The United States has always deployed a range of instruments in pursuit of its foreign and national security objectives. For the past decade, the tendency has been to focus on the military as the all-purpose tool, responsible for creating stability, building nations and winning hearts and minds as much as fighting wars. In part, this reflects the centrality of the security problem in Iraq and Afghanistan as the chief impediment to the development of civil society and political order. In part, too, it was a consequence of the military’s structure and its ability to pull from within almost all the resources necessary to address the full range of challenges the coalition confronted in both those countries. Moreover, if the military did not have the skills and capabilities readily at hand, such as tactical intelligence, it created the mechanisms to acquire them. Finally, it was a function of the organizational and planning skills of the military which enables it to make a clear connection between objective, methods and means.
For the future, the United States had better plan on more extensive and intensive employment of the other instruments of national power. Budget cuts and the rise of technologically and operationally sophisticated adversaries are going to require the military to focus more on its central missions: deterring and winning wars. Equally important, the central challenges of the new millennium are more likely to be political, ideological, cultural and economic vice military. Even the military recognizes this reality and is spending more time and effort developing the doctrine, concepts, capabilities and knowledge to be successful at the end of the conflict spectrum before the initiation of hostilities, what are termed phases one and two.

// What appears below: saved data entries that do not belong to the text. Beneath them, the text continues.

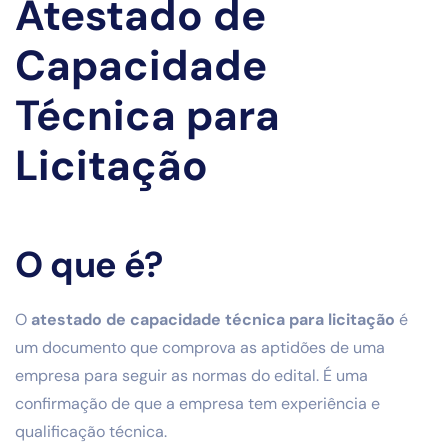
Atestado de
Capacidade
Técnica para
Licitação
O que é?
O
atestado de capacidade técnica para licitação
é
um documento que comprova as aptidões de uma
empresa para seguir as normas do edital. É uma
confirmação de que a empresa tem experiência e
qualificação técnica.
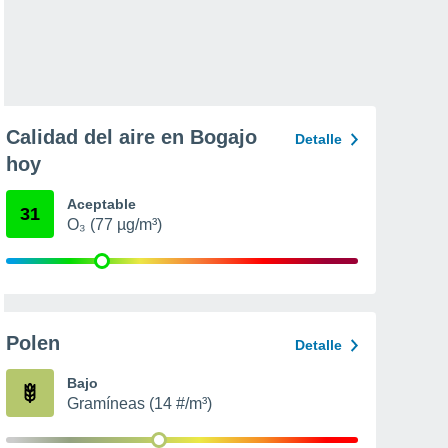
Calidad del aire en Bogajo
Detalle
hoy
Aceptable
31
O₃ (77 µg/m³)
Polen
Detalle
Bajo
Gramíneas (14 #/m³)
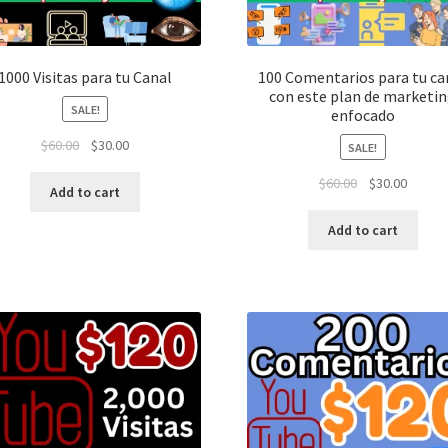
1000 Visitas para tu Canal
100 Comentarios para tu ca
con este plan de marketi
SALE!
enfocado
$
60.00
$
30.00
SALE!
$
60.00
$
30.00
Add to cart
Add to cart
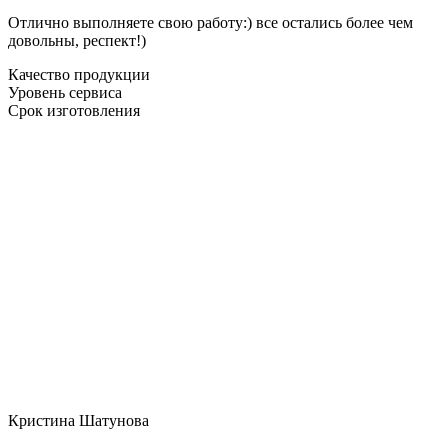
Отлично выполняете свою работу:) все остались более чем
довольны, респект!)
Качество продукции
Уровень сервиса
Срок изготовления
Кристина Шатунова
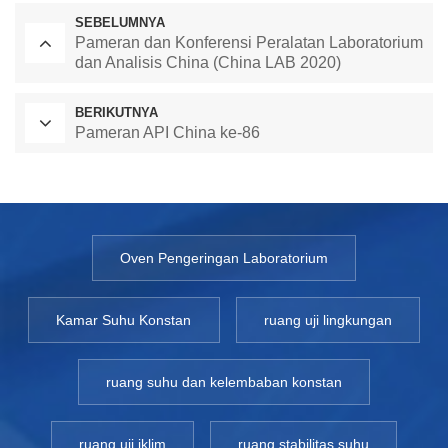
SEBELUMNYA
Pameran dan Konferensi Peralatan Laboratorium
dan Analisis China (China LAB 2020)
BERIKUTNYA
Pameran API China ke-86
Oven Pengeringan Laboratorium
Kamar Suhu Konstan
ruang uji lingkungan
ruang suhu dan kelembaban konstan
ruang uji iklim
ruang stabilitas suhu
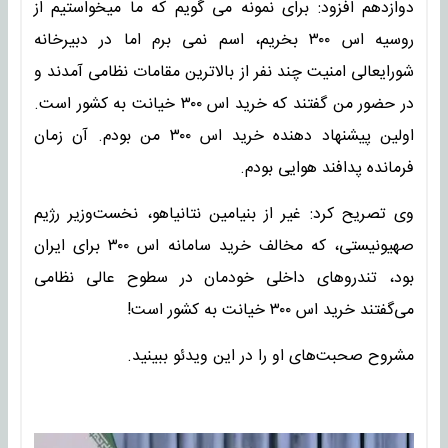
دوازدهم افزود: برای نمونه می گویم که ما میخواستیم از
روسیه اس ۳۰۰ بخریم، اسم نمی برم اما در دبیرخانه
شورایعالی امنیت چند نفر از بالاترین مقامات نظامی آمدند و
در حضور من گفتند که خرید اس ۳۰۰ خیانت به کشور است.
اولین پیشنهاد دهنده خرید اس ۳۰۰ من بودم. آن زمان
فرمانده پدافند هوایی بودم.
وی تصریح کرد: غیر از بنیامین نتانیاهو، نخست‌وزیر رژیم
صهیونیستی، که مخالف خرید سامانه اس ۳۰۰ برای ایران
بود، تندروهای داخلی خودمان در سطوح عالی نظامی
می‌گفتند خرید اس ۳۰۰ خیانت به کشور است!
مشروح صحبت‌های او را در این ویدئو ببینید.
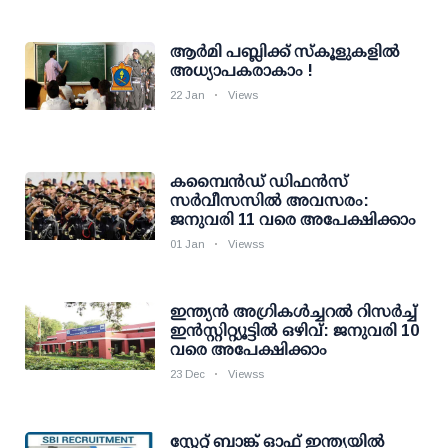
ആര്‍മി പബ്ലിക്ക് സ്‌കൂളുകളില്‍
അധ്യാപകരാകാം !
22 Jan
Views
കമ്പൈന്‍ഡ് ഡിഫന്‍സ്
സര്‍വീസസില്‍ അവസരം:
ജനുവരി 11 വരെ അപേക്ഷിക്കാം
01 Jan
Viewss
ഇന്ത്യന്‍ അഗ്രികള്‍ച്ചറല്‍ റിസര്‍ച്ച്‌
ഇന്‍സ്റ്റിറ്റ്യൂട്ടില്‍ ഒഴിവ്: ജനുവരി 10
വരെ അപേക്ഷിക്കാം
23 Dec
Viewss
സ്റ്റേറ്റ് ബാങ്ക് ഓഫ് ഇന്ത്യയില്‍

However, the government institutions responsible for wielding the other instruments of national power are not prepared to take up the slack for the military. They lack the necessary funds and in some instances, the institutional competencies. Unlike the Armed Forces they have little experience operating under the principle familiar to the military of unity of command.

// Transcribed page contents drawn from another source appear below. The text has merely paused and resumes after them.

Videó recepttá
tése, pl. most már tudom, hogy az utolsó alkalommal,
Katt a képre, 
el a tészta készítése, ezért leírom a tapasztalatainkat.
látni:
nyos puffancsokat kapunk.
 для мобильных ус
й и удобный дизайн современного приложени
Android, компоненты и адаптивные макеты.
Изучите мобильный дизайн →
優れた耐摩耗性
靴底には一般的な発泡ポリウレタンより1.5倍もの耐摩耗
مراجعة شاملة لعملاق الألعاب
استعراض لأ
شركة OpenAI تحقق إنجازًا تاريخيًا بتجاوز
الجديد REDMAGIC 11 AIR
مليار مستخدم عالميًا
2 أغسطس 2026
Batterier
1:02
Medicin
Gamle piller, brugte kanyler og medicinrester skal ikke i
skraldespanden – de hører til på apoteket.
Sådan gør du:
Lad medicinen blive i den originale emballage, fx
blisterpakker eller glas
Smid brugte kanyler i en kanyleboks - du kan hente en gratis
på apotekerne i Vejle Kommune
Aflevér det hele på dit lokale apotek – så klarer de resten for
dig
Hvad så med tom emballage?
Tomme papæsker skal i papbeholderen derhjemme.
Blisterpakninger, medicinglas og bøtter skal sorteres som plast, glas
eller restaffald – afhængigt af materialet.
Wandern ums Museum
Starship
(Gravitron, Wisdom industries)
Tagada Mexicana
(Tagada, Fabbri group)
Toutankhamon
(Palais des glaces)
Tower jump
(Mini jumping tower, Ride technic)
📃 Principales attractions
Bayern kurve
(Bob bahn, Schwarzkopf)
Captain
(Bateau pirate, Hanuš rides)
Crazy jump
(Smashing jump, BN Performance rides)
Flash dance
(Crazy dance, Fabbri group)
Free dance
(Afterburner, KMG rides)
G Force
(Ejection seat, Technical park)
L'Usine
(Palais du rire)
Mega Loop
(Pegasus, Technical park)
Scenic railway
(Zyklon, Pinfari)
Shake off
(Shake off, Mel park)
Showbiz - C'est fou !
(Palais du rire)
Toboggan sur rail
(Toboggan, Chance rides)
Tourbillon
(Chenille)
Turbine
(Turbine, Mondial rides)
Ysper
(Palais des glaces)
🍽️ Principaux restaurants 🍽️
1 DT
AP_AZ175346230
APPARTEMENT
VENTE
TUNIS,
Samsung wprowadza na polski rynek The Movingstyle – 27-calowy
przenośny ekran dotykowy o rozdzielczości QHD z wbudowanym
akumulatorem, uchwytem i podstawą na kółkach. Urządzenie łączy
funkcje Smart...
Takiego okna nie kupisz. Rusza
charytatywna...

Perhaps most significantly, our civil agencies lack the proper appreciation of their environment as a competitive landscape, a battlefield. Consequently, they have not adopted a strategy of “competitive engagement.” In a new article for Orbis, Dr. Nadia Schadlow argues that failure to see the degree to which the world has become an arena of conflict where U.S values, principles, ideas and methods are contesting with a host of others for attention and relevance. According to Dr. Shadlow, in virtually every theater of the world, local, regional, and strategic competitions affect America’s ability to exert influence through its aid and diplomacy. From Pakistan to the Middle East to Africa, ideas about how to develop economies, shape educational systems, administer health care programs, and build political institutions, are contested. Until the competitive nature of aid and diplomacy is deliberately and explicitly considered, Washington’s ability to achieve outcomes using its non-military power—often called “soft” or “smart power”—will remain fundamentally limited.

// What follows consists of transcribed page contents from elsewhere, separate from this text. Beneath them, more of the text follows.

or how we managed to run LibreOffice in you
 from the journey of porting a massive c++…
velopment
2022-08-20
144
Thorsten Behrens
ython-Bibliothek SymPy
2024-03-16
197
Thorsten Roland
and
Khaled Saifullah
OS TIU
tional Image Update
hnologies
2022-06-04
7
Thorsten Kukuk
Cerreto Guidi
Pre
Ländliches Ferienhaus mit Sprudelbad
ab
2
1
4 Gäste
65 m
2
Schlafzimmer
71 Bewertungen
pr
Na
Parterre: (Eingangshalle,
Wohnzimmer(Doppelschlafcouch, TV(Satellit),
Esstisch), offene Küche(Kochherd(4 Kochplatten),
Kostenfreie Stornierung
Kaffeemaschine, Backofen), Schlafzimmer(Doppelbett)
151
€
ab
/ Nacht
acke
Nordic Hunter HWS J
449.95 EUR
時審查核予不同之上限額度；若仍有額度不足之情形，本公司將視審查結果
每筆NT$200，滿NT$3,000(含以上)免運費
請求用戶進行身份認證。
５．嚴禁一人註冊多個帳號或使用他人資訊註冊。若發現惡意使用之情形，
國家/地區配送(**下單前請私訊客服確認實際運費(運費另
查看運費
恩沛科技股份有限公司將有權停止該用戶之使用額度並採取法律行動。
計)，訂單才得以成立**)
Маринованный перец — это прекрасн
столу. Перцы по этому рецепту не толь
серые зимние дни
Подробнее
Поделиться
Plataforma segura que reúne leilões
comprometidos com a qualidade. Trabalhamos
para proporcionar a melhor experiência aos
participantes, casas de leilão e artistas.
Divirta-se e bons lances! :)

Part of the solution, says Dr. Shadlow, is to adopt a strategy of competitive engagement. Based, to a degree on the concept of competitive strategies developed during the Cold War to manage the long-term strategic competition between the Soviet Union and the Western democracies, competitive engagement requires, first and foremost, the recognition that this country is engaging in a global competition for influence. It also seeks to identify areas of relative U.S. strength vis-a-vis competitors which can be applied against their areas of weakness. Finally, it would seek to organize and structure the use of our non-military instruments of power in a coherent way for the long-term. In Dr. Shadlow’s words “A competitive engagement approach links day-to-day activities with the idea that they should add up to a concept of operations and an overall political plan. A concept of political operations should drive even our ‘soft power’ activities.”
Implementing a competitive engagement approach would not be easy. But failing to make the effort virtually guarantees that U.S. non–military instruments of influence will be applied in a sub-optimum manner. This raises the risks that our pursuit of national objectives in peacetime will be both more costly and less successful. It also increases the prospects that armed conflicts will arise more frequently and that we will have to employ our military more often.